Sunnyvale, Calif.-based Yahoo, as well as the Computer and Communications Industry Association, NetCoalition and the United States Internet Service Providers Association (USISPA), all based in Washington, have filed a brief with the U.S. 8th Circuit Court of Appeals seeking to overturn the decision by a Minneapolis judge who ruled that evidence gathered about a convicted child molester from Yahoo’s records had to be thrown out because police weren’t present during the search.
“From an industry perspective, this decision will be extremely burdensome on both Internet companies and law enforcement and maybe potentially more invasive of personal privacy,” said Kevin McGuiness, executive director of NetCoalition.
Stewart Baker, general counsel of the USISPA, also said the ruling could cause major problems for Internet service providers and law enforcement authorities. “This is an extraordinarily dangerous thing to do,” Baker said.
The ruling could mean that police would either have to stand behind IT professionals while they search through records or conduct the searches themselves. Baker said such a process could risk the exposure of private information of thousands of users and that a mistake by a police officer while searching for records could bring down a system.

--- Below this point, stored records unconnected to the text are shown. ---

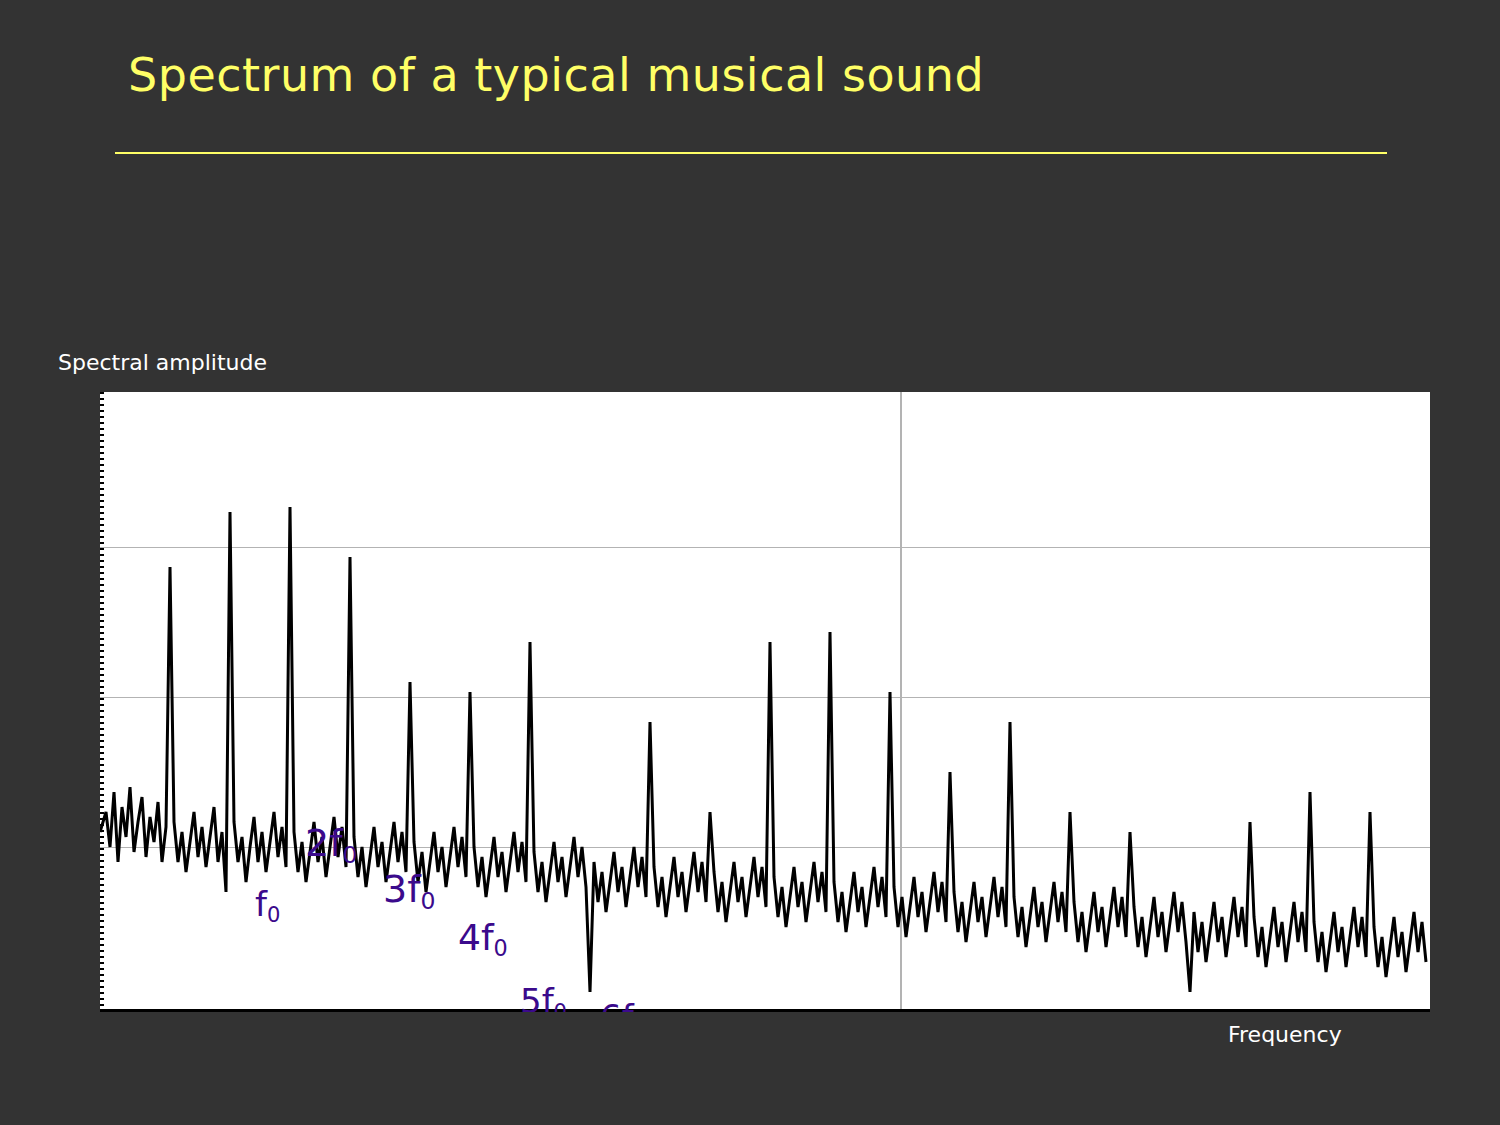Spectrum of a typical musical sound
Spectral amplitude
f0
2f0
3f0
4f0
5f0
6f0
Frequency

But the attorney for Dale Bach, a Minneapolis man facing federal child pornography charges and a state charge of sex with a minor, said that doesn’t matter. Attorney William Orth said the Fourth Amendment to the Constitution sets down specific criteria for searches that are further codified in federal and state laws. In his client’s case, the search warrant was faxed to Yahoo.
Orth said that if Yahoo and other service providers don’t like the judge’s ruling, they must ask Congress to legislate changes. In the meantime, his client should go free, he said.
However, St. Paul Police Sgt. Brook Schaub, who arrested Bach, rejected that argument. Schaub said there aren’t enough police officers available with the computer expertise to conduct the searches themselves or to be physically present each time a service provider is served with a search warrant.
Internet service providers receive between 400 to 1,000 search warrants each month by law enforcement officials, according to industry sources.
Schaub, who has been on St. Paul’s Internet Crimes Against Children Task Force for five years, said he wouldn’t want to sit down at a computer terminal and search a service provider’s records for data that could be stored in computers all over the country or the world.
“Even the most technically astute police officer could cause a whole system to crash,” Schaub added.
No date has been set to hear the arguments in the case. In the meantime, the industry hopes that legislation unanimously passed by the House Judiciary Committee could offer some relief.
The bill, which U.S. Rep. Melissa Hart (R-Pa.) originally filed, would change the federal statute concerning search warrants to allow Internet service providers to comply with police search requests without a police officer being present. The bill, which has gained bipartisan support, still awaits a vote in the House before moving on to the Senate.